À raison de quatre rencontres de trois jours la première année, puis de deux rencontres par année les années suivantes, les entraîneurs d’ABR établissent avec les parents les exercices prioritaires, et assurent un suivi par Skype tous les deux mois, en plus d’être disponibles en tout temps. De leur côté, les parents doivent travailler avec leur enfant entre 1h et 3h par jour.

«Ces enfants ont tous des distorsions corporelles importantes. On essaie donc de normaliser cette structure, et de l’amener le plus près d’une structure normale. Plus on fait cela, plus l’enfant commence à faire des choses que l’on pensait qu’il ne ferait jamais. L’enfant se redresse, peut s’asseoir sans support, et ainsi de suite.»

Venir de loin pour ABR

Malgré les témoignages de plusieurs parents, il est encore difficile d’évaluer les effets bénéfiques de la méthode ABR. Pour le médecin physiatre Pierre Marois, il s’agit d’une méthode très intense sur le plan psychologique pour les parents.

ABR a disposé d’entraîneurs dans quelques pays. Ouvert depuis 1999, le centre montréalais suit plus de 250 enfants.

Venus de Toronto, les parents de Christopher, âgé de six ans, suivent la technique ABR depuis un an. Ils affirment qu’il s’agit de la technique la plus efficace qu’ils aient essayée.

«C’est avec cela que nous avons le plus de résultats, a affirmé Jo Graci, le père de Christopher. Le tonus de son tronc s’est renforcé, son corps et ses muscles sont bien alignés.»

Ses bras étaient recroquevillés et ses mains étaient toujours en position de poing. Maintenant, ses doigts bougent et ses bras sont relâchés.

«Même s’il s’agit d’un gros engagement en terme de temps, nous nous sommes fait enseigner les techniques et nous pouvons le faire selon notre propre horaire à la maison.»
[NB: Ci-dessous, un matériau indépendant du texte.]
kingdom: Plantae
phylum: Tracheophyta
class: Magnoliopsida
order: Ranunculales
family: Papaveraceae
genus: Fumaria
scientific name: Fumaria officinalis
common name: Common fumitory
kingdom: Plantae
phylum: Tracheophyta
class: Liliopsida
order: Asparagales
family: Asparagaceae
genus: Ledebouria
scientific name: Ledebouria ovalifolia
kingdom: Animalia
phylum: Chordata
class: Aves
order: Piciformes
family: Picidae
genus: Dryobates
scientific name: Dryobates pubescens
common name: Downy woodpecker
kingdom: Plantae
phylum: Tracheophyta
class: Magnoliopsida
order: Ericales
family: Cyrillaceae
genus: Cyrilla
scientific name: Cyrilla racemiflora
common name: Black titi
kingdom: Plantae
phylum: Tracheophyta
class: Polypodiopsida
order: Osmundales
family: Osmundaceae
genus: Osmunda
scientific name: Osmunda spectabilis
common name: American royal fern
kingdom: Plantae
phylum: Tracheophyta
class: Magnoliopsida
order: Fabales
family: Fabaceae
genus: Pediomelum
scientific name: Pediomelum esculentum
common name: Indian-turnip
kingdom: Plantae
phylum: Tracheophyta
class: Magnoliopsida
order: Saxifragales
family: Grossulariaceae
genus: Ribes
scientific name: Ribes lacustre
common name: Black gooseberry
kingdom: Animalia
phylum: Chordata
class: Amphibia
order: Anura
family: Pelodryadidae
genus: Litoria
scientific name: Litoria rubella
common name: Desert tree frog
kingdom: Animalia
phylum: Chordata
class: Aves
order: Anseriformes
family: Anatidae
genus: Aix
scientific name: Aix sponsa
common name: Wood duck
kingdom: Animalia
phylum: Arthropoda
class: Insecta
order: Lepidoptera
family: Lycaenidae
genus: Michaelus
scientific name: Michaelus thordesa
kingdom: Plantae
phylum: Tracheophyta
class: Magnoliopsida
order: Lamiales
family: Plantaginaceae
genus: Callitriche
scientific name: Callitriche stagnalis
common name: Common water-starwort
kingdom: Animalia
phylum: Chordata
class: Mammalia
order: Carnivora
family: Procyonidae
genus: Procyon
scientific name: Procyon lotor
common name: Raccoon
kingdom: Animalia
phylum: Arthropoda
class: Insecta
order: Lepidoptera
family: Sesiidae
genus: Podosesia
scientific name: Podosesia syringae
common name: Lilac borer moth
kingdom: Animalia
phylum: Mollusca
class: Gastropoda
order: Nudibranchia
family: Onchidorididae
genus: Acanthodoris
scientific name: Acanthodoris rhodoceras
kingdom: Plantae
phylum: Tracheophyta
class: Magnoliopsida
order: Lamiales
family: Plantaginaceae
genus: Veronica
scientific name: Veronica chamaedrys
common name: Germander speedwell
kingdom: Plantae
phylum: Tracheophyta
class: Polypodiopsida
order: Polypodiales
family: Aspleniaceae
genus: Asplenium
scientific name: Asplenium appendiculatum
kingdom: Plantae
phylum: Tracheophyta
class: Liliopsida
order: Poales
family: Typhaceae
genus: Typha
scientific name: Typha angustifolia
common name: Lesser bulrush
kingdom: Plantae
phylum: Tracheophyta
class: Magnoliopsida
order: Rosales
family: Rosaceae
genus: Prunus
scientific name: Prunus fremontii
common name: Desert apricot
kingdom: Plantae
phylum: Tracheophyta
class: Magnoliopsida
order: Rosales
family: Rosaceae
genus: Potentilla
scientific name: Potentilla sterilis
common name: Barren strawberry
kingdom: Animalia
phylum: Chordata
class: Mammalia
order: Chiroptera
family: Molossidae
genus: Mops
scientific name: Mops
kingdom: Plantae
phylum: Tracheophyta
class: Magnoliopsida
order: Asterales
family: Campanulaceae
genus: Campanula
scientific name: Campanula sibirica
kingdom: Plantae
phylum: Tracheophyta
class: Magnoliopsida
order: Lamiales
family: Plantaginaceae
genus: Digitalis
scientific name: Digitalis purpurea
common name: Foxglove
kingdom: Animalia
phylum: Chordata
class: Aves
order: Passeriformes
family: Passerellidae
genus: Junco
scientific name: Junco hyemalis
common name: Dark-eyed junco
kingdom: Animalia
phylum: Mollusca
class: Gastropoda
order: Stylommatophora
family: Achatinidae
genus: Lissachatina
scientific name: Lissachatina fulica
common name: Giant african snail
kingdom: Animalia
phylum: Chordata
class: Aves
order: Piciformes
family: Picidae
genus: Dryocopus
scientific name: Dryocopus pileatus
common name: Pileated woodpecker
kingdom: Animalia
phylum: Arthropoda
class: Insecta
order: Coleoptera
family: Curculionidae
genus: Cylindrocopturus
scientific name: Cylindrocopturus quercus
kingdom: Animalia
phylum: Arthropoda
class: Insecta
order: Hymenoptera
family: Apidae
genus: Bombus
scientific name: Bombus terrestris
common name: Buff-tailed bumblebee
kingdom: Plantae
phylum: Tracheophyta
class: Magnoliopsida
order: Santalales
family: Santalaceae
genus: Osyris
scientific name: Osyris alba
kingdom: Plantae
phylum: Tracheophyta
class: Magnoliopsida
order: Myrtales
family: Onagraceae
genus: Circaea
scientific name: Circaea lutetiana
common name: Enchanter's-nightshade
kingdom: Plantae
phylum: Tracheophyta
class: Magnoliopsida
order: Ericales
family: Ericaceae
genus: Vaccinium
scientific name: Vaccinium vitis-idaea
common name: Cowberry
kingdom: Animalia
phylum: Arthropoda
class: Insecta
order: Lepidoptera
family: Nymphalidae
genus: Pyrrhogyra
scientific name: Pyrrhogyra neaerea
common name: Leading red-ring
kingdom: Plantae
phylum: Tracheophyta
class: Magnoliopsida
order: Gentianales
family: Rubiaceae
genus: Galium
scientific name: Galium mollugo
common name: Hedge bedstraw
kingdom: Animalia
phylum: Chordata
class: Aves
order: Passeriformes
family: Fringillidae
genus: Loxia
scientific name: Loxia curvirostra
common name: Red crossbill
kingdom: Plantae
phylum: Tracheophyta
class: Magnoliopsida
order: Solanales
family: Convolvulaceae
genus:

Ness Elmahti, la maman de Kareem, 3 ans, est aussi impressionnée par les résultats visibles sur son fils.

«Lorsque nous avons commencé les traitements ABR, la tête de Kareem était coincée dans son cou. Il était maigre et ses épaules étaient rentrées. Maintenant, il peut ramper, utiliser ses bras et manger par lui-même.»

L’entraîneuse et physiothérapeute Mariana Barreto travaille avec les enfants atteints de paralysie cérébrale depuis 13 ans.

«Je travaillais au Venezuela, et quelqu’un de ma famille m’a parlé de ABR. J’ai été tellement impressionnée que je suis venue visiter le centre en 2010. Je ne savais pas comment ils arrivaient à ces résultats, alors j’ai voulu apprendre. Et maintenant, je travaille ici.»